§ **Available data**
*** Begin section ***
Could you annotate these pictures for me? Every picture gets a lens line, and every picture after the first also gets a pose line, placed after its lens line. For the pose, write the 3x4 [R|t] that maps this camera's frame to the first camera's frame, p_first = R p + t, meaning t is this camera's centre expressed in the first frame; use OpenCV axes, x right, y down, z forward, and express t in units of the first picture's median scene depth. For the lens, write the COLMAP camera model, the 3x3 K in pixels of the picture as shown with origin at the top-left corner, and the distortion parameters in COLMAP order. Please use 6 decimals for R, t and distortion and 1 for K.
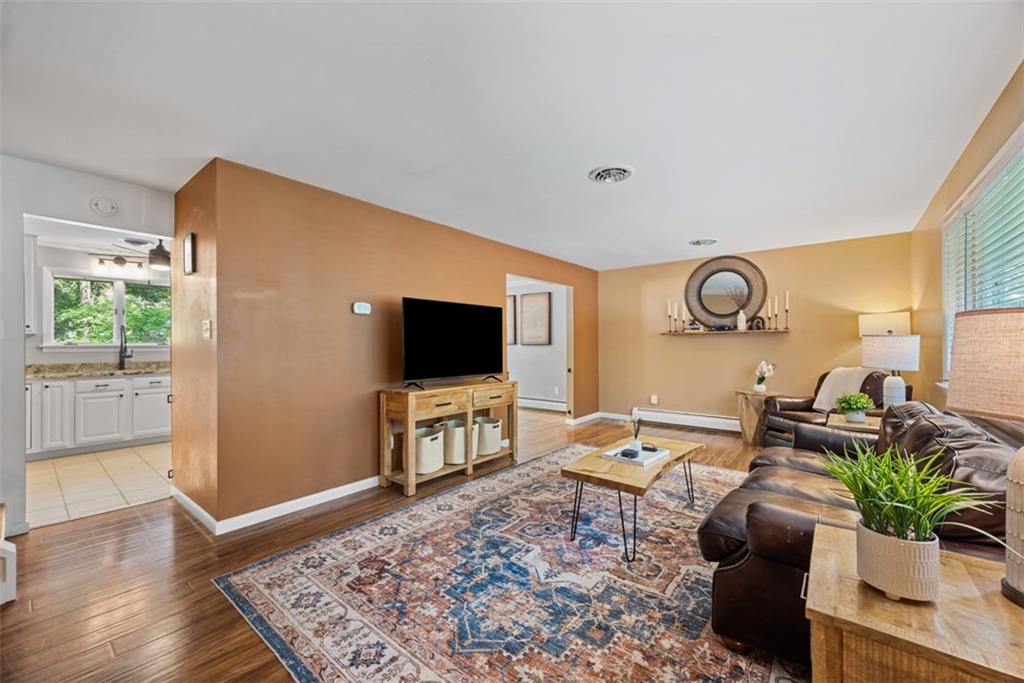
lens RADIAL K [[406.1, 0, 509.3], [0, 406.1, 344.3], [0, 0, 1]] dist [-0.000275, -0.000035]
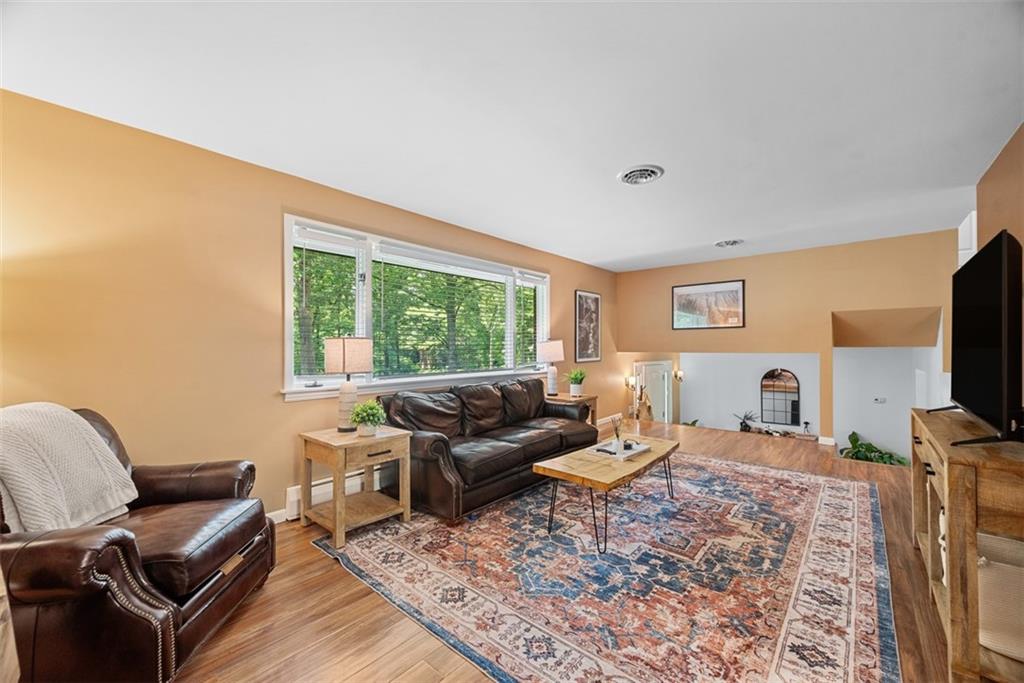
lens RADIAL K [[406.1, 0, 509.3], [0, 406.1, 344.3], [0, 0, 1]] dist [-0.000275, -0.000035]
pose [[-0.999578, 0.007267, 0.028113, 0.569024], [0.007149, 0.999965, -0.004317, -0.002375], [-0.028143, -0.004114, -0.999595, 2.083839]]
*** End section ***
Your reply should hold every line above exactly as written and none of the pictures.

Could you annotate these pictures for me? Every picture gets a lens line, and every picture after the first also gets a pose line, placed after its lens line. For the pose, write the 3x4 [R|t] that maps this camera's frame to the first camera's frame, p_first = R p + t, meaning t is this camera's centre expressed in the first frame; use OpenCV axes, x right, y down, z forward, and express t in units of the first picture's median scene depth. For the lens, write the COLMAP camera model, the 3x3 K in pixels of the picture as shown with origin at the top-left corner, and the distortion parameters in COLMAP order. Please use 6 decimals for R, t and distortion and 1 for K.
lens RADIAL K [[406.1, 0, 509.3], [0, 406.1, 344.3], [0, 0, 1]] dist [-0.000275, -0.000035]
lens RADIAL K [[406.1, 0, 509.3], [0, 406.1, 344.3], [0, 0, 1]] dist [-0.000275, -0.000035]
pose [[-0.999578, 0.007267, 0.028113, 0.569024], [0.007149, 0.999965, -0.004317, -0.002375], [-0.028143, -0.004114, -0.999595, 2.083839]]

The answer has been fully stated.